DOJ Lawsuit: The Wrong Way to Regulate Apple

The EU has the right idea

  • The DOJ is suing Apple for monopolistic practices.
  • The courts are a bad way to legislate big tech.
  • Some of the DOJ's claims are just plain wrong.
Someone walking in front of an Apple store.
Apple store.

Haiyun Jiang / Bloomberg / Getty Images

The DOJ's lawsuit against Apple is a terrible way to try to control the tech giant, but it might be the only option.

The suit is based on the accusation that Apple is "monopolizing the smartphone market," and that doing so is hurting customers. Despite some very weird-looking—and even flat-out wrong—claims, the DOJ apparently has a strong case. But as we shall see, the courts are a terrible way for the government to get what it wants.

"More often than not, what appears to be a shoddily put together document is a tricky strategy designed to cast as wide a net as possible, fostering uncertainty in the opposing counsel. This might compel them to agree to a more favorable settlement rather than risk going to trial," Andy Gillin, an attorney and partner at GJEL Accident Attorneys, told Lifewire via email.

Legislating Apple's Monopoly

The DOJ's case claims a violation of Section 2 of the Sherman Act, which is concerned with companies that exploit, or attempt to exploit a monopoly. We won't get into the weeds about whether Apple's iPhone business, with a 65 percent market share of the overall smartphone market, is actually a monopoly. Anything over 50 percent can be enough to draw scrutiny, and the DOJ argues that Apple "uses its control over the iPhone to engage in a broad, sustained, and illegal course of conduct."

In a moment, we'll get to the five terrible examples the DOJ has set out in its case, but first, why is a lawsuit such a bad way to go about this?

Let's consider the purpose of this suit. Presumably, the DOJ wants to force Apple to open up its platform, making it easier for users to switch, and to stop Apple from picking and choosing what apps developers are allowed to make for its platform. The best way to go about this is to write new laws that do exactly that and tell Apple to follow them.

This is exactly what the European Commission has done in the EU with the DMA (Digital Markets Act).

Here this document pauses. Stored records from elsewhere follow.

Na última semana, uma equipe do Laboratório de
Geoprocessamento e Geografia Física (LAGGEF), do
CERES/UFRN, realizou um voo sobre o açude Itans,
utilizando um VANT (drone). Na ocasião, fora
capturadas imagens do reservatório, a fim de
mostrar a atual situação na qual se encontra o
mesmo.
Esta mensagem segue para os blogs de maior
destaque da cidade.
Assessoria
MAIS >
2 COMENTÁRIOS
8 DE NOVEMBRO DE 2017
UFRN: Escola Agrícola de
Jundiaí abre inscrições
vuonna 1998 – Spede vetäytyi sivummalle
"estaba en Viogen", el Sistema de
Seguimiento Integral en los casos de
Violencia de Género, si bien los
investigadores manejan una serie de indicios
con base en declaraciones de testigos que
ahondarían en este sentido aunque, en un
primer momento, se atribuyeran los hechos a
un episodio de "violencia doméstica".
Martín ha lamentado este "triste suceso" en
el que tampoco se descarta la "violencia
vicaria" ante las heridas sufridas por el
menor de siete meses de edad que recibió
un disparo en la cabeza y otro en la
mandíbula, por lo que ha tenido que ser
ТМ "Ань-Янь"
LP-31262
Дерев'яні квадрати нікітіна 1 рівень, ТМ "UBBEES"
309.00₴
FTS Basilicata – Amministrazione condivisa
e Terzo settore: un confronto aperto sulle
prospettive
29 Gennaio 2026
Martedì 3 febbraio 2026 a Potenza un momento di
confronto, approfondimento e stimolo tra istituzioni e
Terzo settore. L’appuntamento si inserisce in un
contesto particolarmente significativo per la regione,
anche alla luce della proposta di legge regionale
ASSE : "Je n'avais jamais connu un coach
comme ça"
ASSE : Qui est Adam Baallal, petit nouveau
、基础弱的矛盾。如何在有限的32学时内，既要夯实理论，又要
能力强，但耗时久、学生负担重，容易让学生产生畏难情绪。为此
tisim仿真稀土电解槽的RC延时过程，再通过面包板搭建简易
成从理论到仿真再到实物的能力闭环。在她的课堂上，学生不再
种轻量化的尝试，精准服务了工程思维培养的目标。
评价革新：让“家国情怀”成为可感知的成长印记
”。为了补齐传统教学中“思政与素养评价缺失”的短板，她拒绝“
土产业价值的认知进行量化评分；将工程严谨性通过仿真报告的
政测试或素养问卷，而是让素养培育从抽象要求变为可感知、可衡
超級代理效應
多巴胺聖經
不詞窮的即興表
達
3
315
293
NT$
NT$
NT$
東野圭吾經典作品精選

"The DMA […] is a legislative proposal aimed at imposing new obligations on digital platforms. It might appear more streamlined because it is systemically designed and not case-specific," says Gillin.

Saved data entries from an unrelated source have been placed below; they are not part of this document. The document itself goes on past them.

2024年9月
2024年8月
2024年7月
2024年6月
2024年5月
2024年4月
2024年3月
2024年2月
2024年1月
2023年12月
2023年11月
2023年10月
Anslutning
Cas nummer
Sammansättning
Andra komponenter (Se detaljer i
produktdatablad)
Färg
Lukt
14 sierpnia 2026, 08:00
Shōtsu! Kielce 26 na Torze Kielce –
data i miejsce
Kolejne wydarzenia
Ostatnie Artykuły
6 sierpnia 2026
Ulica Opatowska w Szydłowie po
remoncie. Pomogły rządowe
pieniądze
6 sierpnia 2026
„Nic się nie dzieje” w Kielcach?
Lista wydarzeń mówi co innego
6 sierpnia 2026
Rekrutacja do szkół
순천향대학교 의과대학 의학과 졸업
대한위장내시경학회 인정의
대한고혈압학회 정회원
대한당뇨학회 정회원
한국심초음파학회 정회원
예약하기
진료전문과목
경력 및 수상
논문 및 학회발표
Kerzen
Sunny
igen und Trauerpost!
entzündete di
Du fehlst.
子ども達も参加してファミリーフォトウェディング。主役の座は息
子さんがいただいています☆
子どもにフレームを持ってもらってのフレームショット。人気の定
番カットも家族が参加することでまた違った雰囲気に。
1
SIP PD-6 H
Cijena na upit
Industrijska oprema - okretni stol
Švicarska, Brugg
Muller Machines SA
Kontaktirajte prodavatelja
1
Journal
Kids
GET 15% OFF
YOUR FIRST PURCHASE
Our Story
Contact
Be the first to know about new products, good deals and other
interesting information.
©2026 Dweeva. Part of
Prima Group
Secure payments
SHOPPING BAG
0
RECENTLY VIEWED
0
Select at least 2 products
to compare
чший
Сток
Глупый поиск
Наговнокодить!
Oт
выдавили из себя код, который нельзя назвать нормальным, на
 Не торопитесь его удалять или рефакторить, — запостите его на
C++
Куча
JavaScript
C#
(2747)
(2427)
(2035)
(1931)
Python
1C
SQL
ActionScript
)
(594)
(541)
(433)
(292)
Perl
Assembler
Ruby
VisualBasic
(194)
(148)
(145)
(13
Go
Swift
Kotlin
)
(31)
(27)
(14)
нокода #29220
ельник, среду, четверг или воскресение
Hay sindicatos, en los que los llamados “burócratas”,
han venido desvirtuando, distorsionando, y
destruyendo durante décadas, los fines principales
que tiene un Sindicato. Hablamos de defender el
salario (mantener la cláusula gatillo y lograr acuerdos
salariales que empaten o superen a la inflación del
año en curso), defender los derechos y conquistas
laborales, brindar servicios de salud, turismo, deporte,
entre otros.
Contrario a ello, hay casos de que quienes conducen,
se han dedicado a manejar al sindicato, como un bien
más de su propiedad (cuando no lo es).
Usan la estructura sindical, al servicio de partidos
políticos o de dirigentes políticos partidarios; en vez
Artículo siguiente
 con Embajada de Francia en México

But as the US government seems currently unable to pass any laws, it has to turn to the courts. Even if it comprehensively wins the case, the DOJ may still not get what it wants. Say the judge hands the DOJ a victory on all counts. It still has to rely on the judge to tell Apple what to do, and then it all goes to appeal anyway.

Google Pay and Samsung Pay are the biggest other digital wallets in the U.S. and they both do exactly the same thing.

Five Points Against Apple

The case cites five main points, and it's worth listing them here

  1. Blocking innovative super apps: "Super apps" are apps like China's WeChat, where you can do anything from calling friends and ordering pizza to paying your taxes. But super apps just shift the problem of a monopoly from Apple to the app provider. Arguably it's worse because at least with iOS you can switch to Android.
  2. Suppressing mobile cloud streaming services: Apple has in the past banned mobile game streaming services from iOS, but—possibly to avoid government regulation—it finally allowed them in January, letting Microsoft put Xbox Game Pass on the iPhone.
  3. Excluding cross-platform messaging apps: This one is weird. It rightly says that Apple doesn't allow third-party apps to access plain SMS messaging, but does anybody care? It also claims that Apple has made cross-platform messaging worse, and forces users to keep buying iPhones. Clearly, the DOJ has never tried WhatsApp or Signal, both of which are as- or more-secure than iMessage, and much better apps to boot.
  4. Diminishing the functionality of non-apple smartwatches: Good point. You cannot use an Apple Watch with an Android phone, and non-Apple smart watches cannot integrate with the iPhone anywhere near as deeply as the Apple Watch.
  5. Limiting third-party digital wallets. This one is super weird. It's true that Apple limits access to the NFC chip the iPhone uses for Apple Pay, but the idea that Apple acts as an intermediary, inserting itself between the bank and the merchant, is exactly what makes Apple Pay so good. When you use it, your actual credit card number is never given to the merchant. Instead, it generates a "DPAN" number, which means nobody can steal your credit card number.
iPhones lined up in an Apple Store.
iPhones lined up in an Apple Store.

Nano Calvo/VW Pics/Universal Images Group / Getty Images

"DPAN […] is a standard feature of digital wallets everywhere, not just Apple Pay. Google Pay and Samsung Pay are the biggest other digital wallets in the U.S. and they both do exactly the same thing," Matt Birchler, UX designer at embedded payments company NMI, on his personal blog, Birchtree. "I can not stress enough to you how little merchants want to ever ever ever handle your actual credit card number. It adds so much risk on their end and modern payment acceptance tools make it easy to collect payment details in a way that makes sure as few people as possible have access to the real card info."

If you dig into the full filing, then you'll find a lot more nuanced and sensible arguments, but these main points are so obviously weird or just plain wrong that they may help Apple refute the more important parts.

Apple, and big tech, definitely need to be reined in and regulated, just like any other industry. But this lawsuit shows how hard that is to do in the US right now.